FINDERI is a prospective, single-center, observational study. In total, 500 patients aged over 50 undergoing cardiac surgery will be recruited at the Department of Cardiovascular and Thoracic Surgery of the University Medical Center Göttingen, Germany. Data collection will extends from the time of admission (t0; preoperative screening), through t1 on the 1st–5th postoperative days (delirium screening), t2 on the 7th postoperative day (laboratory measurements), t3 after 12 months postoperatively, and t4 after 24 months postoperatively.

The primary aim of our study is to analyze the reliability, sensitivity, and specificity of an existing delirium risk assessment in context of cardiac surgery.
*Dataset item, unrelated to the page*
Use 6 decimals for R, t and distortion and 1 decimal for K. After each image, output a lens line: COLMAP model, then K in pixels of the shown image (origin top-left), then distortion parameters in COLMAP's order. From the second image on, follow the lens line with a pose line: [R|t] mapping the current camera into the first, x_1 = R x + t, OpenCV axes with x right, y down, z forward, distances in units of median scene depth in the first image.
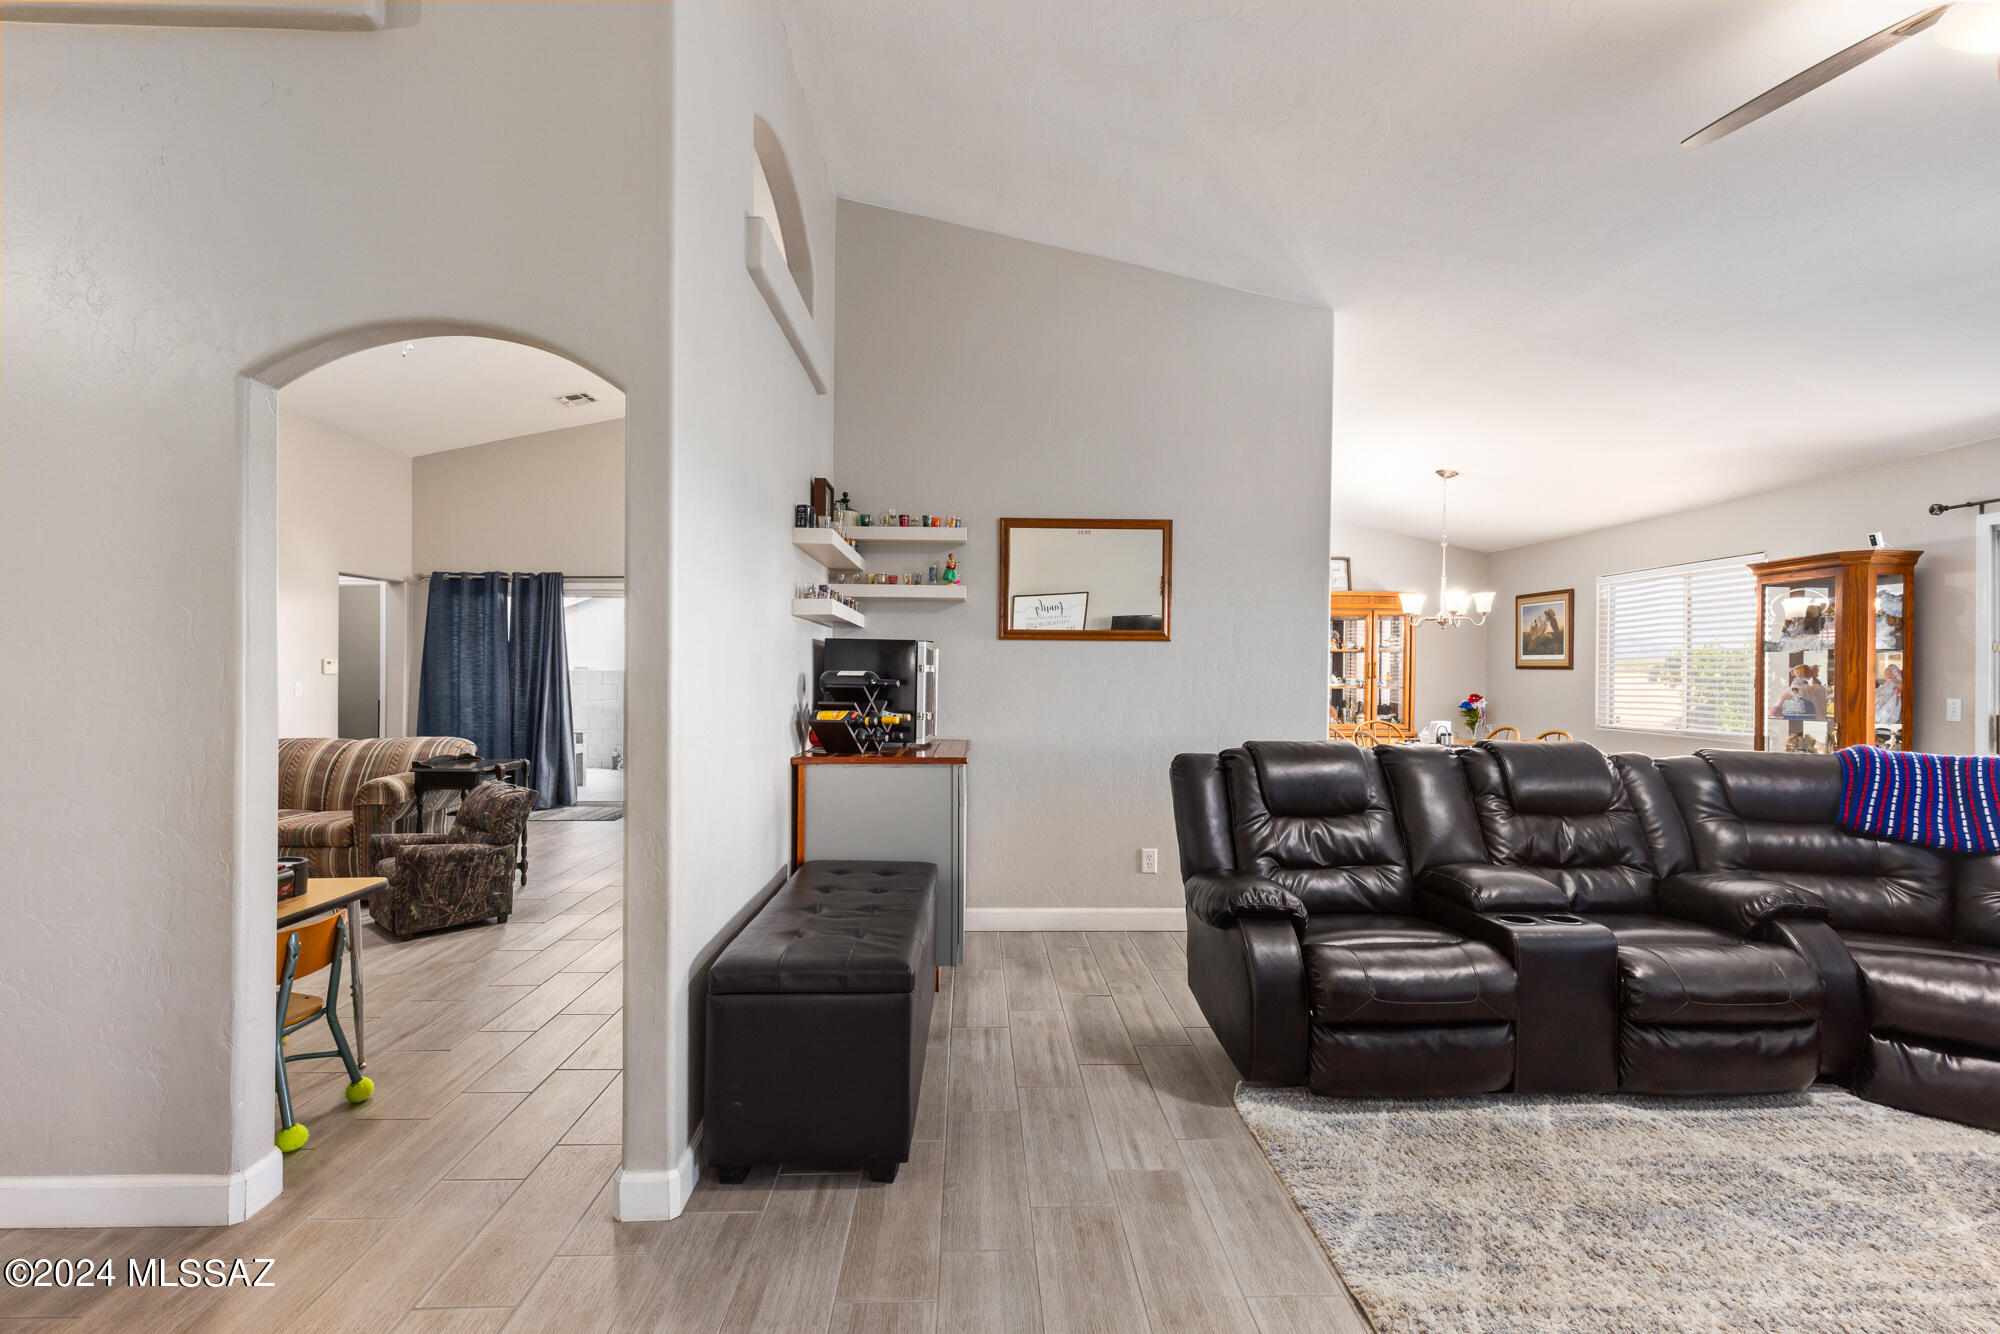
lens RADIAL K [[903.7, 0, 1000.0], [0, 903.7, 667.0], [0, 0, 1]] dist [0.000243, 0.000039]
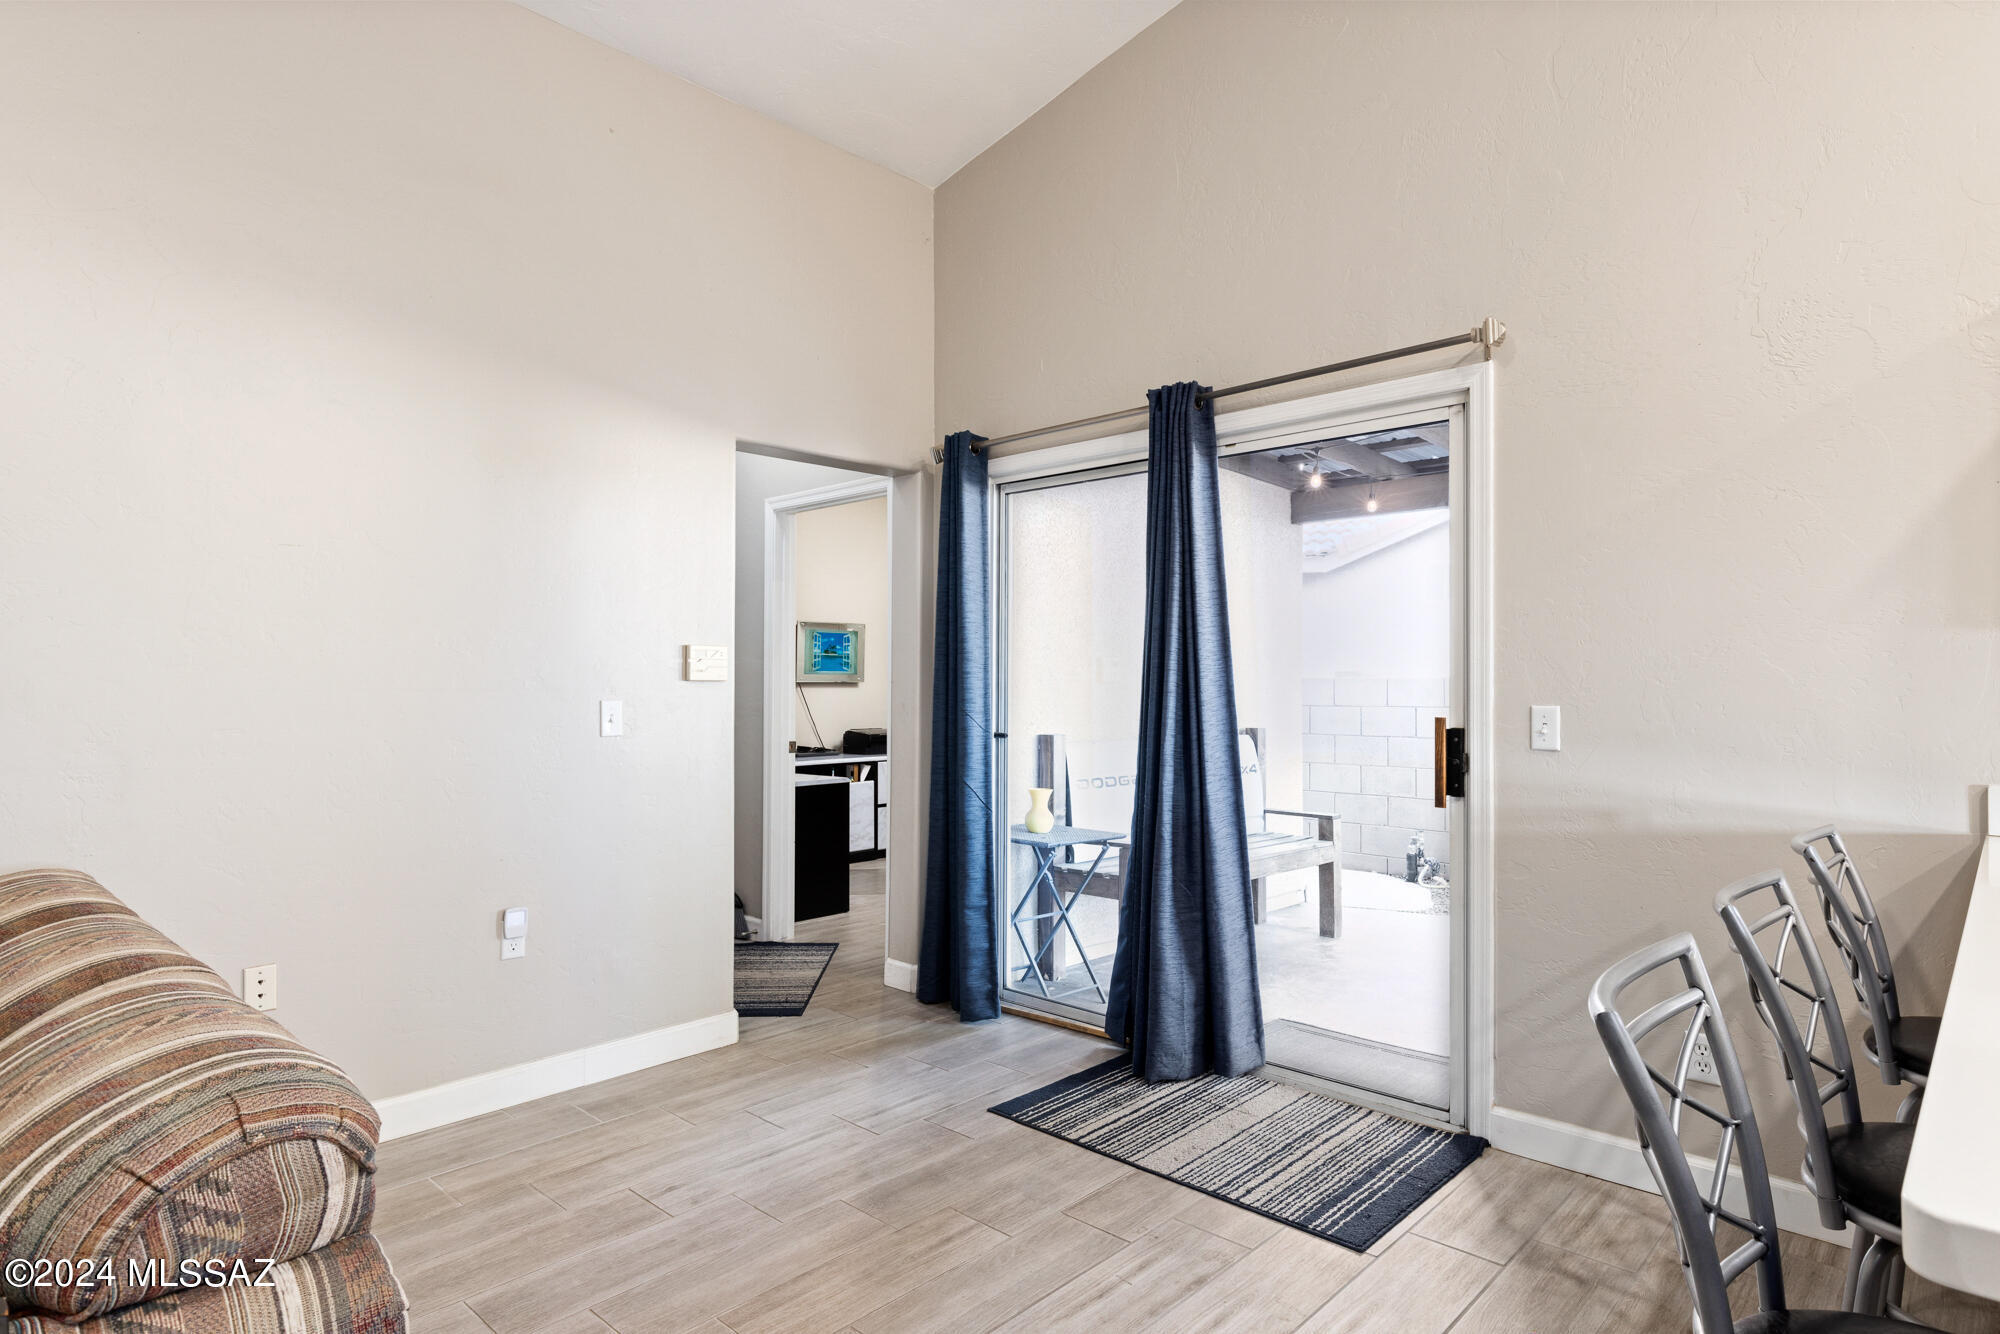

Secondary aims are i) to identify specific preoperative risk factors and perioperative exposition factors for POD, cognitive decline, and accelerated dementia after cardiac surgery, and ii) to identify serum biomarkers that predict the incidence of POD, cognitive decline, or dementia in the context of cardiac surgery.

Our FINDERI study design has several strengths. The longitudinal study design with two year follow up has the potential to identify patients with cognitive dysfunction or accelerated dementia after cardiac surgery. In addition, the study utilizes the highest standards for delirium detection, including the CAM, CAM-ICU, and chart review. Finally, the study analyzes a broad and representative population in cardiac surgery. However, this study has several limitations. Firstly, we will focus our primary and secondary hypotheses on identifying pre- and perioperative delirium risk factors, and not on the impact of delirium on morbidity, mortality, and hospital utilization of patients undergoing cardiac surgery or its treatment. Secondly, if study participants decline an in-hospital follow up study visit (e.g., due to a high risk of COVID-19 infection), we will not be able to measure a blood sample. Third, further research will be needed to replicate our findings in a larger multicenter, prospective, observational study.

From the clinical perspective, this study might help to identify patients at high risk for delirium, and to develop interventions to prevent delirium prior to cardiac surgery. Furthermore, this study might help to identify important biological mechanisms by which surgery is associated with delirium. Finally, the identification of specific blood biomarkers might help to predict delirium, cognitive decline, and dementia in patients undergoing cardiac surgery.